At the same time, if you want to guarantee the super administrator rights of Windows, you can set all users' rights to the directory to deny. Reject everything, even the right to read data.
1, get the super administrator rights of Windows.
2. All users are forbidden to visit sesvcr.exe.
Note: "Group or User Name" needs to be clicked in turn. Otherwise, there may be fish escaping from the net.
You're finished. Restart the computer again.
This is written by other netizens. If the advertisement doesn't bother you anymore, you don't have to do it again. If not, use super administrator privileges.
2. Get the super administrator rights of Windows.
1, get the super administrator rights of Windows.
2. All users are forbidden to visit sesvcr.exe.
(1) Create a new text file "Get Administrator Permission". Txt "and write it.
Windows registry editor version 5.00
[HKEY _ Class _ Root \ * \ Shell \ Operation Mode]
@ = "Administrator takes ownership"
"Non-working directory" = ""
[HKEY _ Class _ Root \ *\ Shell \ Run Mode \ Command]
@ = " cmd . exe/c takeown/f \ " % 1 \ " & amp; & ampicacls \ " % 1 \ "/grant administrator s:F "
" isolated command " = " cmd . exe/c takeown/f \ " % 1 \ " & amp; & ampicacls \ " % 1 \ "/grant administrator s:F "
[HKEY _ Class _ Root \exefile\shell\runas2]
@ = "Administrator takes ownership"
"Non-working directory" = ""
[HKEY _ class _ ROOT \ exefile \ shell \ runas 2 \ command]
@ = " cmd . exe/c takeown/f \ " % 1 \ " & amp; & ampicacls \ " % 1 \ "/grant administrator s:F "

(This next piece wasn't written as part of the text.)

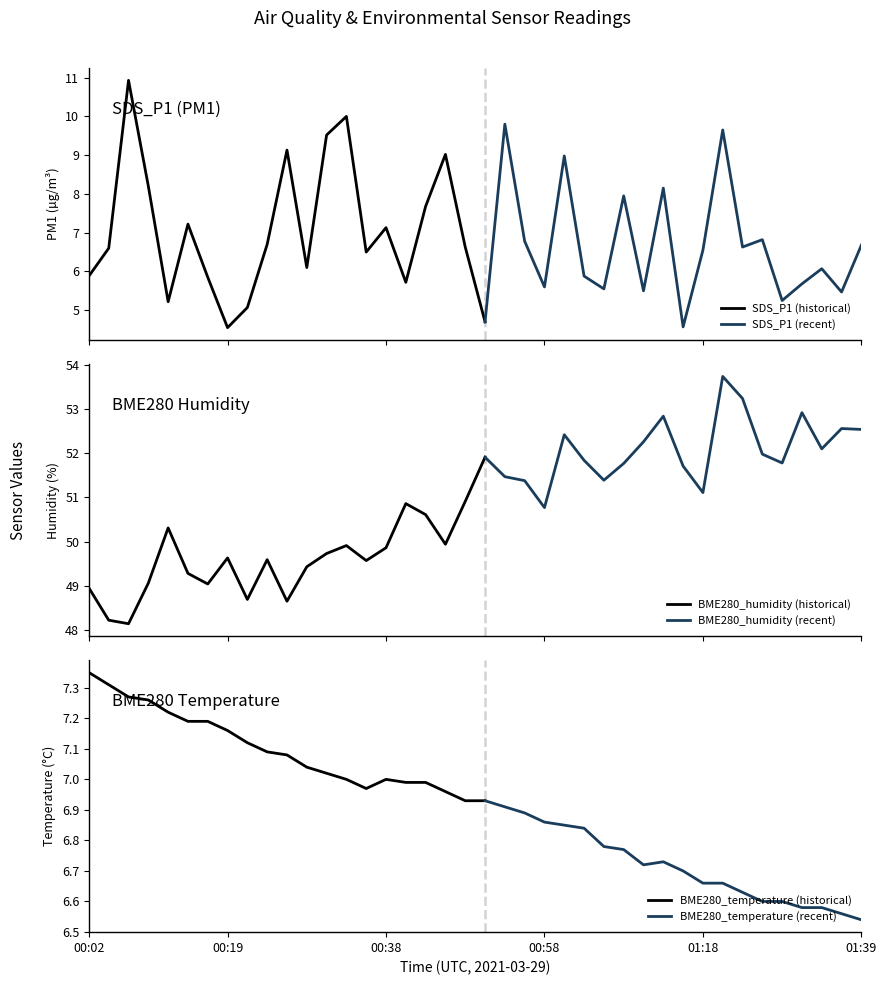

Which category has the highest value in the BME280_humidity series?

01:21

" isolated command " = " cmd . exe/c takeown/f \ " % 1 \ " & amp; & ampicacls \ " % 1 \ "/grant administrator s:F "
[HKEY _ Class _ Root \ Directory \ Shell \ Operation Mode]

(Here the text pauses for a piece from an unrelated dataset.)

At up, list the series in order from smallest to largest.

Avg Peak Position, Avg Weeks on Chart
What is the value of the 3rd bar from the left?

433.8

@ = "Administrator takes ownership"
"Non-working directory" = ""
[HKEY _ Class _ Root \ Directory \ Shell \ Operation Mode \ Command]
@ = " cmd . exe/c takeown/f \ " % 1 \ "/r/d y & amp; & ampicacls \ " % 1 \ "/grant administrator s:F/t "

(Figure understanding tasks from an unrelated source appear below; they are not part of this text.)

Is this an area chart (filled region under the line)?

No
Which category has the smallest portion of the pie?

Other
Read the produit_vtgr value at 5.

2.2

" isolated command " = " cmd . exe/c takeown/f \ " % 1 \ "/r/d y & amp; & ampicacls \ " % 1 \ "/grant administrator s:F/t "
(2) modify the suffix ". Txt "to". Register "
Get super administrator permissions, Baidu Baidu, a lot, check scripts.
Double-click the import registry to get super administrator rights for Windows, and then perform the previous operations.
Since then, 360 has no ability to start this program (sesvc.exe).